Extracted data entries:
--
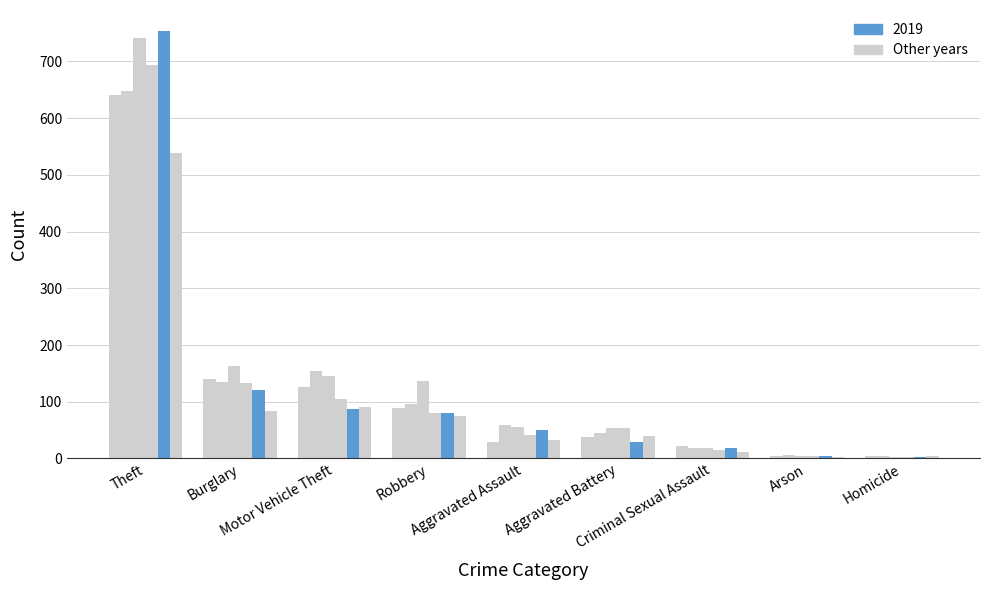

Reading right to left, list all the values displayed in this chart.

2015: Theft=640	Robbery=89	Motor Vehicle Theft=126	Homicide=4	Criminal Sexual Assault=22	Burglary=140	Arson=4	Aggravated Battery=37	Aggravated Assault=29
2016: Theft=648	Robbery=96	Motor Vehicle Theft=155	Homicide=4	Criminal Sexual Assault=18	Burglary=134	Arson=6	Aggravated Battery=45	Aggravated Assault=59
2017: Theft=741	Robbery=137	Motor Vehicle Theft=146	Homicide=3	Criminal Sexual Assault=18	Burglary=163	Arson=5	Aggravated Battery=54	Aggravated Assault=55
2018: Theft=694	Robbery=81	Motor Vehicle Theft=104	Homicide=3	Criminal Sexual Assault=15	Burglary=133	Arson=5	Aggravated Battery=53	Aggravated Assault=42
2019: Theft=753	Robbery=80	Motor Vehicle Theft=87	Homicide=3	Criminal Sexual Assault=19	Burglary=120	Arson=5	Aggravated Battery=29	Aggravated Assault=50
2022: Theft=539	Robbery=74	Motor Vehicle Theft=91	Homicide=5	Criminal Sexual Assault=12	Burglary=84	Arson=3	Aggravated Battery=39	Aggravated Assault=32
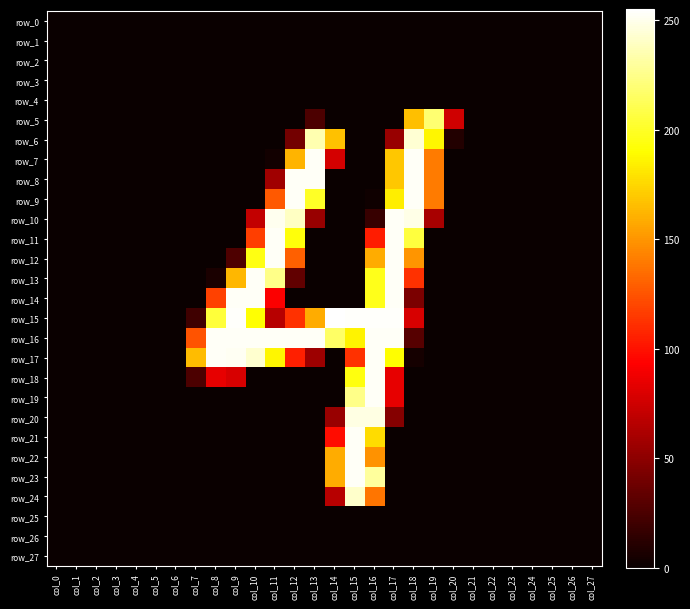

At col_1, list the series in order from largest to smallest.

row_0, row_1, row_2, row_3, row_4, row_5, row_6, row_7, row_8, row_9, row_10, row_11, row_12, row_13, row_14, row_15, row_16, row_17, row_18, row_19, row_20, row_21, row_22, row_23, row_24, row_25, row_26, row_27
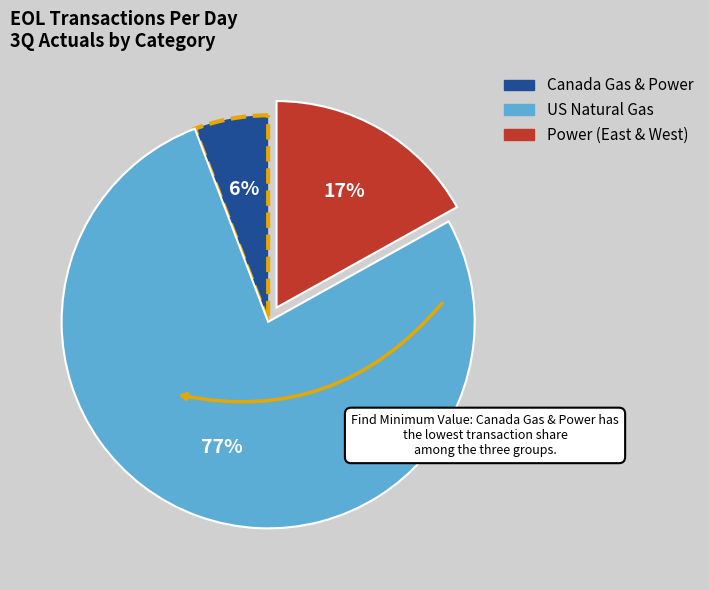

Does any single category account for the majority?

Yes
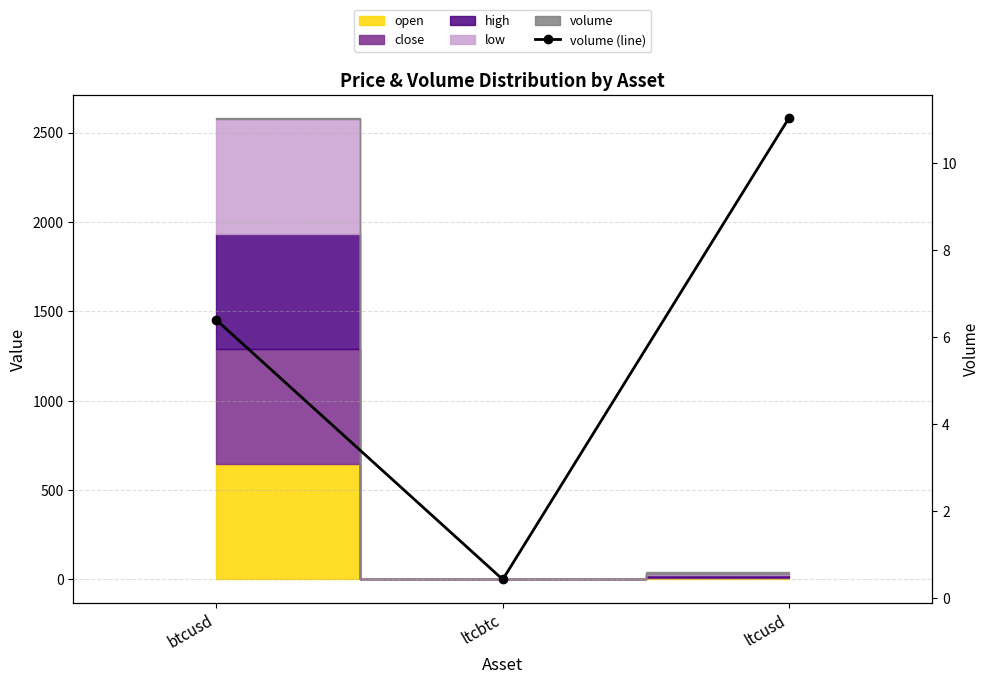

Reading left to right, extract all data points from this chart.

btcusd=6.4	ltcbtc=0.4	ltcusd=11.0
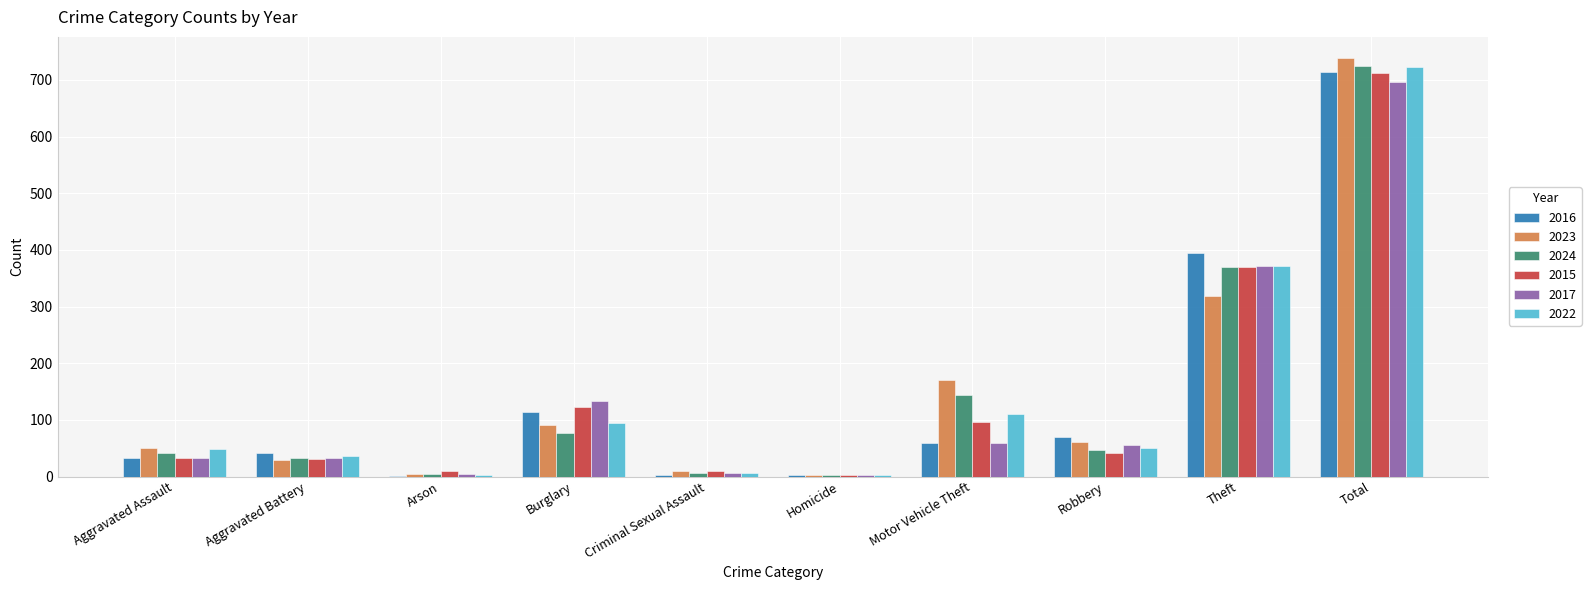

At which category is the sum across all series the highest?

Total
--
### Assignment
Can you repeat word for word the part of the records that opens with the line containing "Does any single" and runs through the end of the records, leaving out the pictures?

### Exercise answer
Does any single category account for the majority?

Yes

Reading left to right, extract all data points from this chart.

btcusd=6.4	ltcbtc=0.4	ltcusd=11.0

At which category is the sum across all series the highest?

Total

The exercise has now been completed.